In the 1990 Harvard Business Review Hamel and Prahalad introduced the notion of Core Competencies in terms of a company doing strategic planning to maximize their competitive edge, and succeed. These same principals that apply to core competencies in business can be applied to your career management. A Core Competency is a proficiency that enables you to deliver unique value to customers, or employers. Your Core Competencies are your knowledge, your ability to coordinate diverse skills and the ability to integrate multiple demands of the work well. Your Core Competencies create sustainable competitive advantages for you and can help you to branch out into a variety of different work situations.
You need to think about your core competencies in much the same way a company would. Your Core Competencies should:
1. Provide you with access to a variety of potential markets, and in your case this means employers and/or customers. You need to have skills and expertise that will attract the attention of as many potential employers as possible.
2. Contribute to the value of the employer’s or customers’ product or service – your ability to contribute to their success.
3. Be difficult for competitors to imitate. Being seen as having a unique and superior skill set will put you out front.
To develop your Core Competencies you must:
- Identify your key skills, and hone them into your strengths.
- Become clear about what you enjoy doing. Chances are if you love doing something, you will do it well.
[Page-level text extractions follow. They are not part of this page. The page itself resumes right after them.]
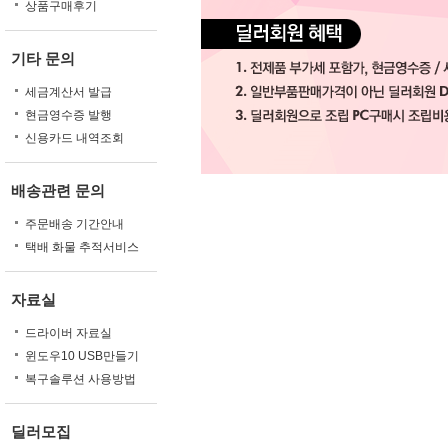
상품구매후기
기타 문의
세금계산서 발급
현금영수증 발행
신용카드 내역조회
배송관련 문의
주문배송 기간안내
택배 화물 추적서비스
자료실
드라이버 자료실
윈도우10 USB만들기
복구솔루션 사용방법
딜러모집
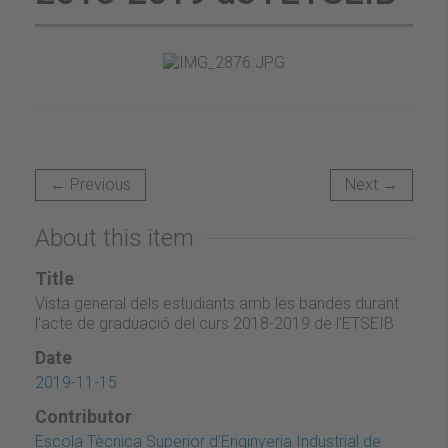
← Previous
Next →
About this item
Title
Vista general dels estudiants amb les bandes durant
l'acte de graduació del curs 2018-2019 de l'ETSEIB
Date
2019-11-15
Contributor
Escola Tècnica Superior d'Enginyeria Industrial de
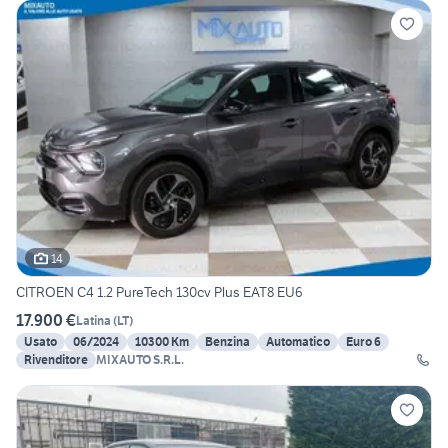
14
CITROEN C4 1.2 PureTech 130cv Plus EAT8 EU6
17.900 €
Latina
(
LT
)
Usato
06/2024
10300 Km
Benzina
Automatico
Euro 6
Rivenditore
MIXAUTO S.R.L.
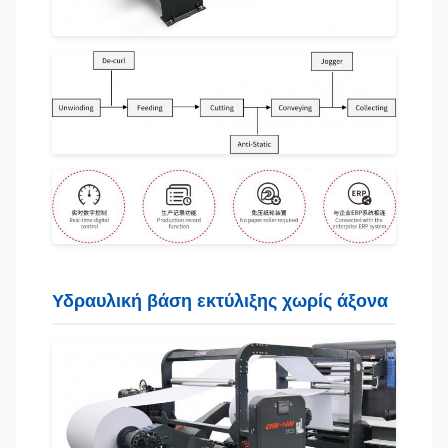
Υδραυλική βάση εκτύλιξης χωρίς άξονα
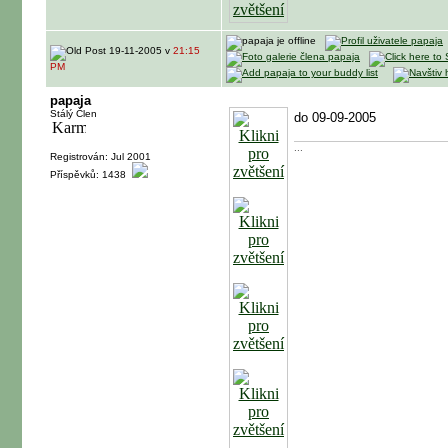
19-11-2005 v
21:15
PM
papaja
Stálý Člen
do 09-09-2005
...
Registrován: Jul 2001
Příspěvků: 1438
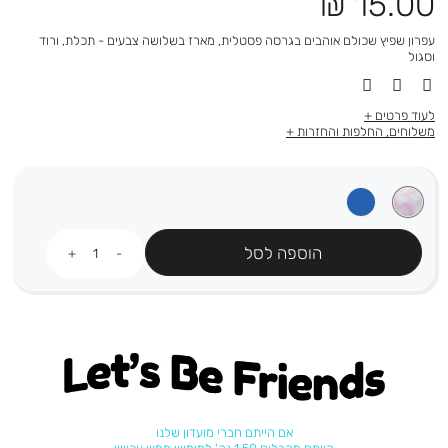
מחיר
15.00 ₪
מוצר
עפרון שפיץ שכולם אוהבים בגרסה פסטלית, מארז בשלושה צבעים - תכלת, ורוד
וסגול
לעוד פרטים
משלוחים, החלפות והחזרות
כמות
הוספה לסל
Let's be friends
אם הייתם חברי מועדון שלנו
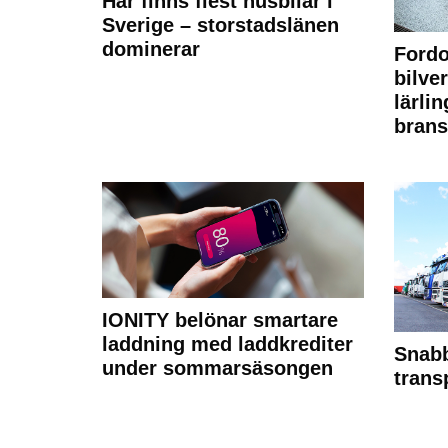
Här finns flest husbilar i
Sverige – storstadslänen
dominerar
Fordo
bilve
lärli
brans
IONITY belönar smartare
laddning med laddkrediter
Snabb
under sommarsäsongen
trans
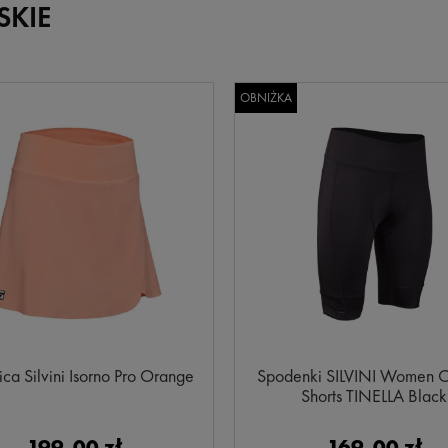
SKIE
OBNIŻKA
ca Silvini Isorno Pro Orange
Spodenki SILVINI Women C
Shorts TINELLA Black
199,00 zł
169,00 zł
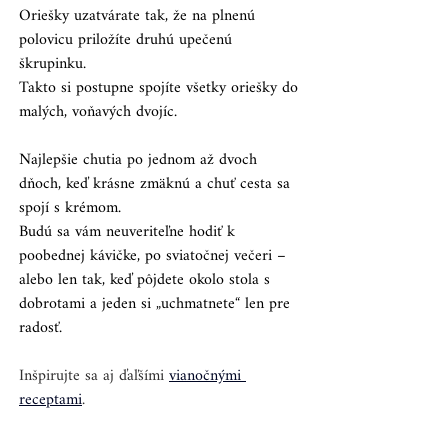
Oriešky uzatvárate tak, že na plnenú 
polovicu priložíte druhú upečenú 
škrupinku.
Takto si postupne spojíte všetky oriešky do 
malých, voňavých dvojíc.
Najlepšie chutia po jednom až dvoch 
dňoch, keď krásne zmäknú a chuť cesta sa 
spojí s krémom.
Budú sa vám neuveriteľne hodiť k 
poobednej kávičke, po sviatočnej večeri – 
alebo len tak, keď pôjdete okolo stola s 
dobrotami a jeden si „uchmatnete“ len pre 
radosť.
Inšpirujte sa aj ďaľšími 
vianočnými 
receptami
.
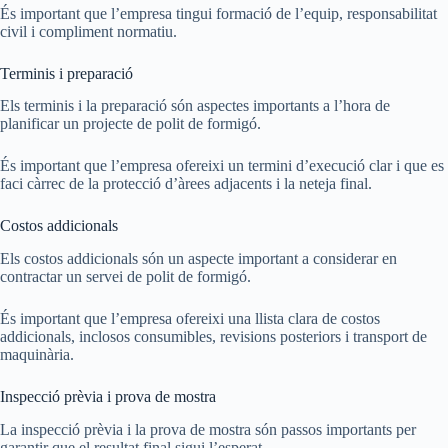
És important que l’empresa tingui formació de l’equip, responsabilitat
civil i compliment normatiu.
Terminis i preparació
Els terminis i la preparació són aspectes importants a l’hora de
planificar un projecte de polit de formigó.
És important que l’empresa ofereixi un termini d’execució clar i que es
faci càrrec de la protecció d’àrees adjacents i la neteja final.
Costos addicionals
Els costos addicionals són un aspecte important a considerar en
contractar un servei de polit de formigó.
És important que l’empresa ofereixi una llista clara de costos
addicionals, inclosos consumibles, revisions posteriors i transport de
maquinària.
Inspecció prèvia i prova de mostra
La inspecció prèvia i la prova de mostra són passos importants per
garantir que el resultat final sigui l’esperat.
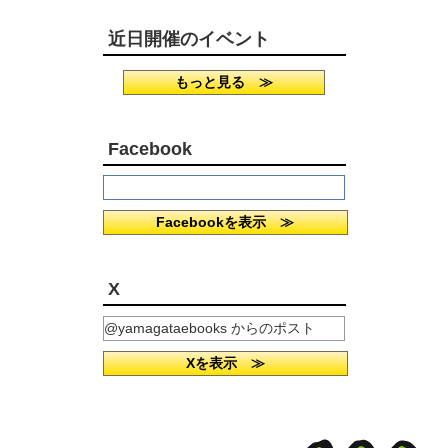
近日開催のイベント
もっと見る ≫
Facebook
Facebookを表示 ≫
X
@yamagataebooks からのポスト
Xを表示 ≫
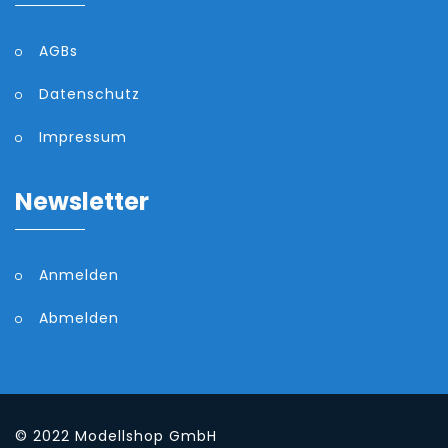
AGBs
Datenschutz
Impressum
Newsletter
Anmelden
Abmelden
© 2022
Modellshop GmbH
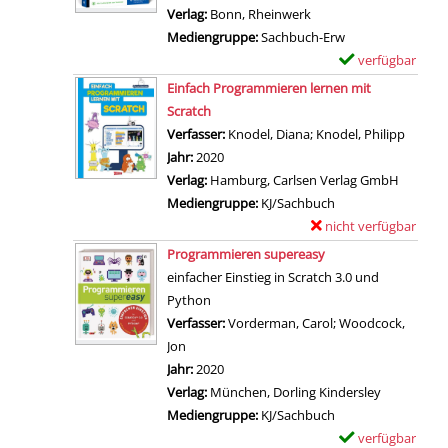
t
l
Verlag:
Bonn, Rheinwerk
a
a
a
Mediengruppe:
Sachbuch-Erw
v
i
r
verfügbar
E
a
l
-
Zum Download von 
x
Einfach Programmieren lernen mit
S
s
D
e
Scratch
c
v
e
m
Verfasser:
Knodel, Diana
;
Knodel, Philipp
Suche 
r
o
t
p
Jahr:
2020
i
n
a
l
Verlag:
Hamburg, Carlsen Verlag GmbH
p
P
i
a
Mediengruppe:
KJ/Sachbuch
t
r
l
r
nicht verfügbar
E
f
o
s
-
Zum Download von exter
x
ü
Programmieren supereasy
g
v
D
e
r
einfacher Einstieg in Scratch 3.0 und
r
o
e
m
D
Python
a
n
t
p
u
Verfasser:
Vorderman, Carol
;
Woodcock,
m
M
a
l
m
Jon
Suche nach diesem Verfasser
m
i
i
a
m
Jahr:
2020
i
t
l
r
i
Verlag:
München, Dorling Kindersley
e
S
s
-
e
Mediengruppe:
KJ/Sachbuch
r
c
v
D
s
verfügbar
E
e
r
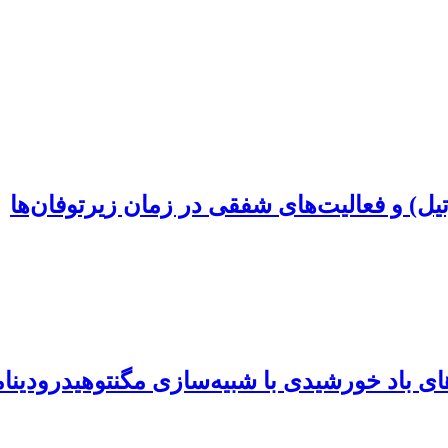
تیل) و فعالیت‌های شفقی در زمان زیرتوفان‌ها
ای باد خورشیدی با شبیه‌سازی مگنتوهیدرودینا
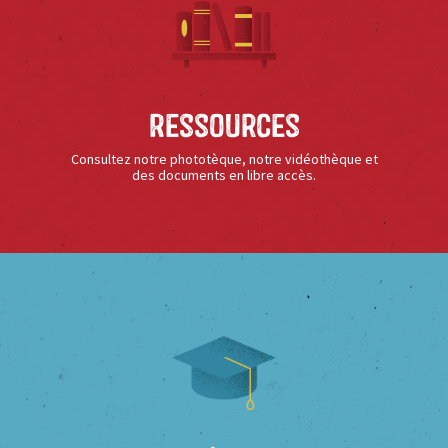
Ressources
Consultez notre phototèque, notre vidéothèque et
des documents en libre accès.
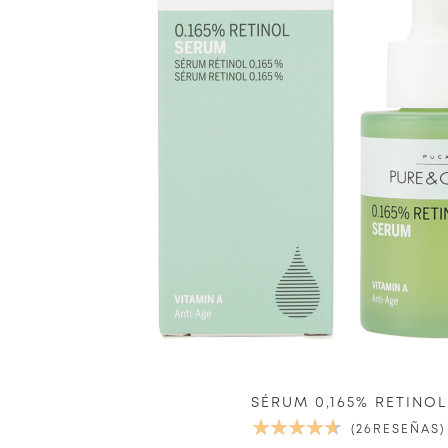
SÉRUM 0,165% RETINOL
VALORACIÓN:
26
RESEÑAS
94%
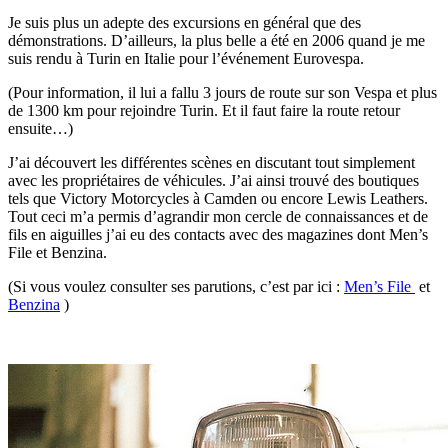
Je suis plus un adepte des excursions en général que des
démonstrations. D’ailleurs, la plus belle a été en 2006 quand je me
suis rendu à Turin en Italie pour l’événement Eurovespa.
(Pour information, il lui a fallu 3 jours de route sur son Vespa et plus
de 1300 km pour rejoindre Turin. Et il faut faire la route retour
ensuite…)
J’ai découvert les différentes scènes en discutant tout simplement
avec les propriétaires de véhicules. J’ai ainsi trouvé des boutiques
tels que Victory Motorcycles à Camden ou encore Lewis Leathers.
Tout ceci m’a permis d’agrandir mon cercle de connaissances et de
fils en aiguilles j’ai eu des contacts avec des magazines dont Men’s
File et Benzina.
(Si vous voulez consulter ses parutions, c’est par ici :
Men’s File
et
Benzina
)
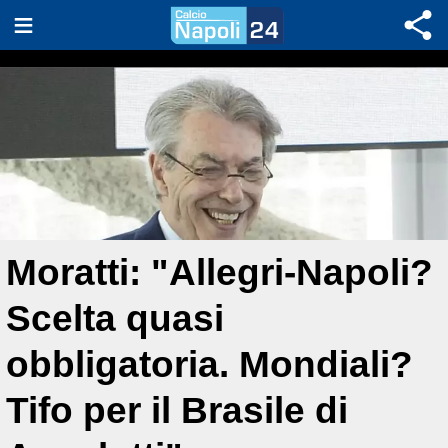
Moratti: "Allegri-Napoli?
Scelta quasi
obbligatoria. Mondiali?
Tifo per il Brasile di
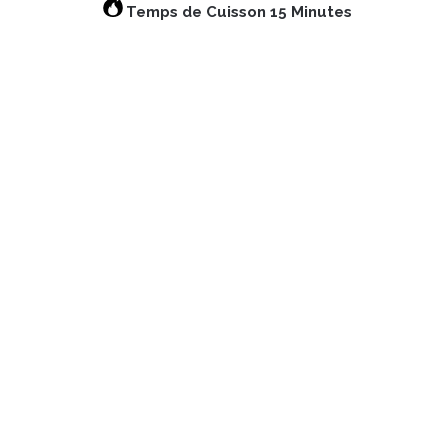
Temps de Cuisson 15 Minutes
- Compare yourself with your peers, to ensure that you are developing unique expertise allowing you to stand out from the crowd.
- Develop an understanding of what skills and expertise your customers or employers truly value, and invest accordingly to develop and sustain those valued strengths.
- Create a career road map that sets goals for your professional and skills development.
- Pursue networks that will further build your strengths in core areas, and develop strong collegial relationships.
- Preserve and build upon your core strengths even as the labour market shifts, and prepare to apply those strengths in new areas.
- Look out for potential markets where you can market your skills.
- Divest of non-core skills to free up time that you can use to deepen your core competencies. There is little sense developing skills that won’t serve you well.
The lessons of the business world regarding core competencies would be good for us to apply to our careers. Those same principals that ensure the ongoing success of large companies may well ensure your success in a very competitive labour market.